# TEDDY BEAR (pic)



## bopeep (Apr 2, 2007)

You may remember all those snuggies I made for Christmas......will now for Birthdays....I am making teddy bears out of the remnants ....this is the first one.......it for Caitlyn...her Birthday is in March....for once I am ahead....it is about 15" tall.......

I am thinking of selling these bears as memorial bears...those would be made out of clothes of loved ones that have passed away.....and on the brighter side......I also would like to make some out of baby clothes ....just as a way to be able to keep some of those cute little clothes...
bopeep


----------



## AngieM2 (May 10, 2002)

I really like it. Cute present. A commercially bought pattern?


----------



## PonderosaQ (Jan 12, 2004)

He is really cute. I have a new grand baby and would love to make her one. As Angie said
pattern info? Any tips on making one would be appreciated too.

PQ


----------



## CJ (May 10, 2002)

Wow great fabric! I love teddy bears, I have a pattern that looks just like that one. Somewhere


----------



## bopeep (Apr 2, 2007)

Thanks.......
It is Simplicity pattern #5247..I made the 15" one......
PQ.......just take your time making it and have fun.....play around with different size buttons or embroidering the eyes....I like using Morning Glory Cluster Stuff to stuff them with...it is polyester fiberfill....but it looks like small pellets....it makes stuffing a lot easier for me...it doesn't clump up....
I also have this smaller bear ...that I made from McCall's #M5605 the small one is 8" tall...that might be a good size for a little baby...and I would embroidery the eyes, nose and mouth...for safety....


----------



## DKR82 (Apr 5, 2008)

Too cute! After I finish all my baby projects, I might have to send you the leftover fabric for an adorable teddy bear!

DK in KS


----------



## grannygardner (May 4, 2005)

Those teddy bears are adorable.


----------



## BlueberryChick (May 12, 2008)

I saw the bandana one on your blog and just love him! I love the pink one, too. Such nice work, bopeep.


----------



## digApony (Oct 8, 2009)

I love this teddy bear! It's so bright and pretty and looks snuggly and warm. You are so talented.


----------



## GrannyG (Mar 26, 2005)

I have one I bought...just love it....it is made from old embroidered pieces.
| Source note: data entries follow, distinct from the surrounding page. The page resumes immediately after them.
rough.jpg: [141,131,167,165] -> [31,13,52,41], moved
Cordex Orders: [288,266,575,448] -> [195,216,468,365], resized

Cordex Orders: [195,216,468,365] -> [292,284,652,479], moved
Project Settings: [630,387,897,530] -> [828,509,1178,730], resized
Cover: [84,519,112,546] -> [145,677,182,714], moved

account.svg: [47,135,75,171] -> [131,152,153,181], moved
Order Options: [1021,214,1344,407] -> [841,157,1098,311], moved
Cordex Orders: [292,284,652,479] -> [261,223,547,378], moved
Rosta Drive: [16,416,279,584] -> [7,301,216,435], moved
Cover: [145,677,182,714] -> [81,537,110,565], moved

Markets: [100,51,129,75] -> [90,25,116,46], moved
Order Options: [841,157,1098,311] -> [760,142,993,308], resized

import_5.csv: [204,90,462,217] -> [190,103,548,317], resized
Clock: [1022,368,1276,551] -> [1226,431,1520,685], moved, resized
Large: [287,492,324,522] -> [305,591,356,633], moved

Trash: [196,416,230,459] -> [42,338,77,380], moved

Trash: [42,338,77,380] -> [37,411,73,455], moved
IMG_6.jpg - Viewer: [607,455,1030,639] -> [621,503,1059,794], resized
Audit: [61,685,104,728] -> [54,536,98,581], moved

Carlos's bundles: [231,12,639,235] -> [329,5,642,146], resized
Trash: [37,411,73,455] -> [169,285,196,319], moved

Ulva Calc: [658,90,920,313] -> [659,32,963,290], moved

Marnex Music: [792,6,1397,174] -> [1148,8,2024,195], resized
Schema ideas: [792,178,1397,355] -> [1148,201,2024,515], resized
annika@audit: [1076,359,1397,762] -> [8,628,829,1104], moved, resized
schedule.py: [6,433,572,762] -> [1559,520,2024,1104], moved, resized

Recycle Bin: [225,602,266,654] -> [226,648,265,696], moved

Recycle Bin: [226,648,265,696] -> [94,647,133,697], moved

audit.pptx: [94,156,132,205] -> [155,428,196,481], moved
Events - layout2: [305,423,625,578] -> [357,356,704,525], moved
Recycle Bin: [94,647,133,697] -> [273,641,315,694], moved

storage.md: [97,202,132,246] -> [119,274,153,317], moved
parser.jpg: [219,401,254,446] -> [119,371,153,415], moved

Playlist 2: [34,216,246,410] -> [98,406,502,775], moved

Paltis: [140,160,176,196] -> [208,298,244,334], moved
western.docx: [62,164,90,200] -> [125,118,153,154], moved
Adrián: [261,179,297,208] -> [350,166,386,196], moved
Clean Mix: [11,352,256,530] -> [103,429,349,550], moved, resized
I also have a hair barette that is made from a beautiful piece of old embroidery. Love your teddy bear, it is really cute.


----------



## bopeep (Apr 2, 2007)

Thanks Ya'll....
I have 4 made now.....:banana02::banana02:..I am way ahead on making them for Birthdays....
bopeep


----------



## Humburger (Sep 13, 2007)

This is the first time I have perused the sewing forum. Hi! :bouncy:

Bopeep,

I have that SAME teddy bear pattern (the Simplicity one...). I must have bought it in the 1980's. I made three bears from it. I love it, because it is just what I always think a teddy bear should look like.

Yours is lovely.


----------



## bopeep (Apr 2, 2007)

Humburger said:


> This is the first time I have perused the sewing forum. Hi! :bouncy:
> 
> Bopeep,
> 
> ...


Thank You...Humburger....and please come back and visit the sewing forum again....a lot of good friends hang out here...
bopeep


----------



## digApony (Oct 8, 2009)

Bopeep, I couldn't find this pattern number, but I checked the catalog and found a similar or maybe the same teddy bear in pattern number 5461-Simplicity.

Anyway, if it's not the same the pattern still looks like a cute teddy bear.

Thanks. digApony :hobbyhors


----------



## ELOCN (Jun 13, 2004)

That's adorable!


----------